Live GitHub stats, community sentiment, and trend data for Chinese Llm Benchmark. TrendingBots tracks star velocity, fork activity, and what developers are saying — updated from real data sources.
GitHub data synced: Mar 22, 2026 • Sentiment updated: Mar 16, 2026
Community Buzz: The community is actively engaged in evaluating and comparing large language models, with a focus on agentic-ai, artificial-intelligence, llm-agent, and llm-evaluation. This project is likely to be of interest to researchers and developers working in these areas.
ReLE is different from alternatives because it provides a comprehensive and scalable system for evaluating Chinese language models. Its multi-dimensional evaluation approach and large defect library make it a valuable resource for researchers and developers. The project's focus on capability anisotropy and its use of a structured benchmark set it apart from other evaluation frameworks. Additionally, ReLE's support for various domains, including medical and financial, makes it a versatile tool for a wide range of applications.
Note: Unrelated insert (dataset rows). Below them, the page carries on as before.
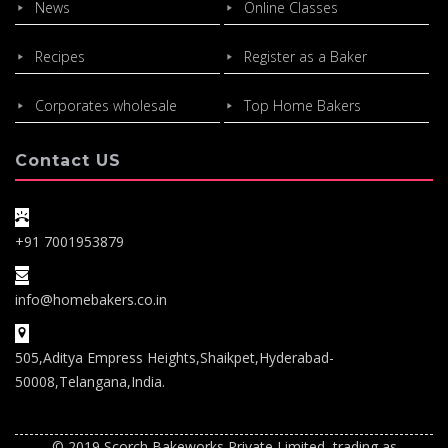
News
Online Classes
Recipes
Register as a Baker
Corporates wholesale
Top Home Bakers
Contact US
+91 7001953879
info@homebakers.co.in
505,Aditya Empress Heights,Shaikpet,Hyderabad-
50008,Telangana,India.
© 2019 Scorch Bakeworks Private Limited, trading as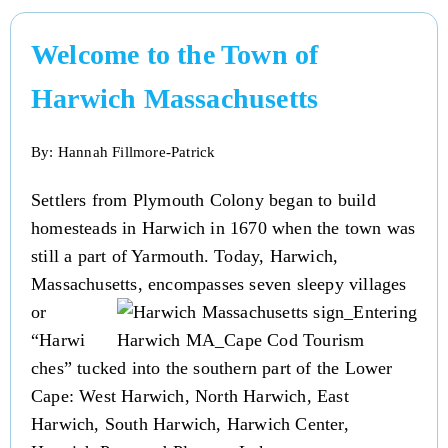
Welcome to the Town of
Harwich Massachusetts
By: Hannah Fillmore-Patrick
Settlers from Plymouth Colony began to build
homesteads in Harwich in 1670 when the town was
still a part of Yarmouth. Today, Harwich,
Massachusetts, encompasses seven sleepy villages
or
“Harwi
ches” tucked into the southern part of the Lower
Cape: West Harwich, North Harwich, East
Harwich, South Harwich, Harwich Center,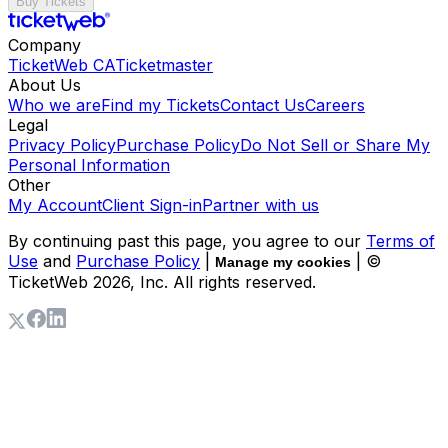
Buy Tickets
Company
TicketWeb CA
Ticketmaster
About Us
Who we are
Find my Tickets
Contact Us
Careers
Legal
Privacy Policy
Purchase Policy
Do Not Sell or Share My
Personal Information
Other
My Account
Client Sign-in
Partner with us
By continuing past this page, you agree to our
Terms of
Use
and
Purchase Policy
|
| ©
Manage my cookies
TicketWeb
2026
, Inc. All rights reserved.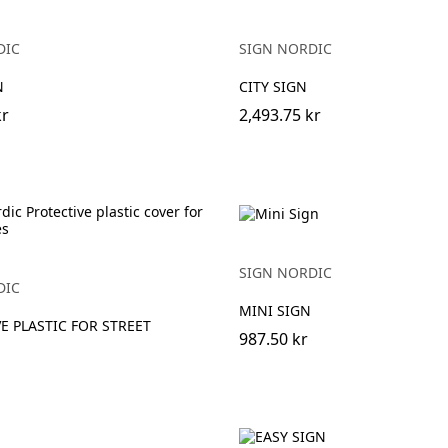
DIC
SIGN NORDIC
N
CITY SIGN
kr
2,493.75 kr
SIGN NORDIC
DIC
MINI SIGN
E PLASTIC FOR STREET
987.50 kr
Build a comprehensive Chinese language model benchmarking system — ReLE provides a scalable system and structured benchmark for diagnosing capability anisotropy in Chinese LLMs, Build a large-scale language model evaluation platform — ReLE supports multi-dimensional evaluation, including training, medical, and financial domains, Build a customized language model for specific industries — ReLE offers a wide range of models and a large defect library for improvement, Build an automated testing framework for language models — ReLE provides a comprehensive testing framework with various evaluation metrics, Build a research project on language model capabilities — ReLE provides a large-scale dataset and evaluation metrics for research purposes
ReLE评测:中文AI大模型能力评测(持续更新):目前已囊括359个大模型,覆盖chatgpt、gpt-5.2、o4-mini、谷歌gemini-3-pro、Claude-4.6、文心ERNIE-X1.1、ERNIE-5.0、qwen3-max、qwen3.5-plus、百川、讯飞星火、商汤senseChat等商用模型, 以及step3.5-flash、kimi-k2.5、ernie4.5、MiniMax-M2.5、deepseek-v3.2、Qwen3.5、llama4、智谱GLM-5、GLM-4.7、LongCat、gemma3、mistral等开源大模型。不仅提供排行榜,也提供规模超200万的大模型缺陷库!方便广大社区研究分析、改进大模型。
Official site: https://nonelinear.com
Category: development
Tags: agentic-ai, artificial-intelligence, llm-agent, llm-evaluation
This project is part of the growing trend of benchmarking and evaluating large language models for various applications.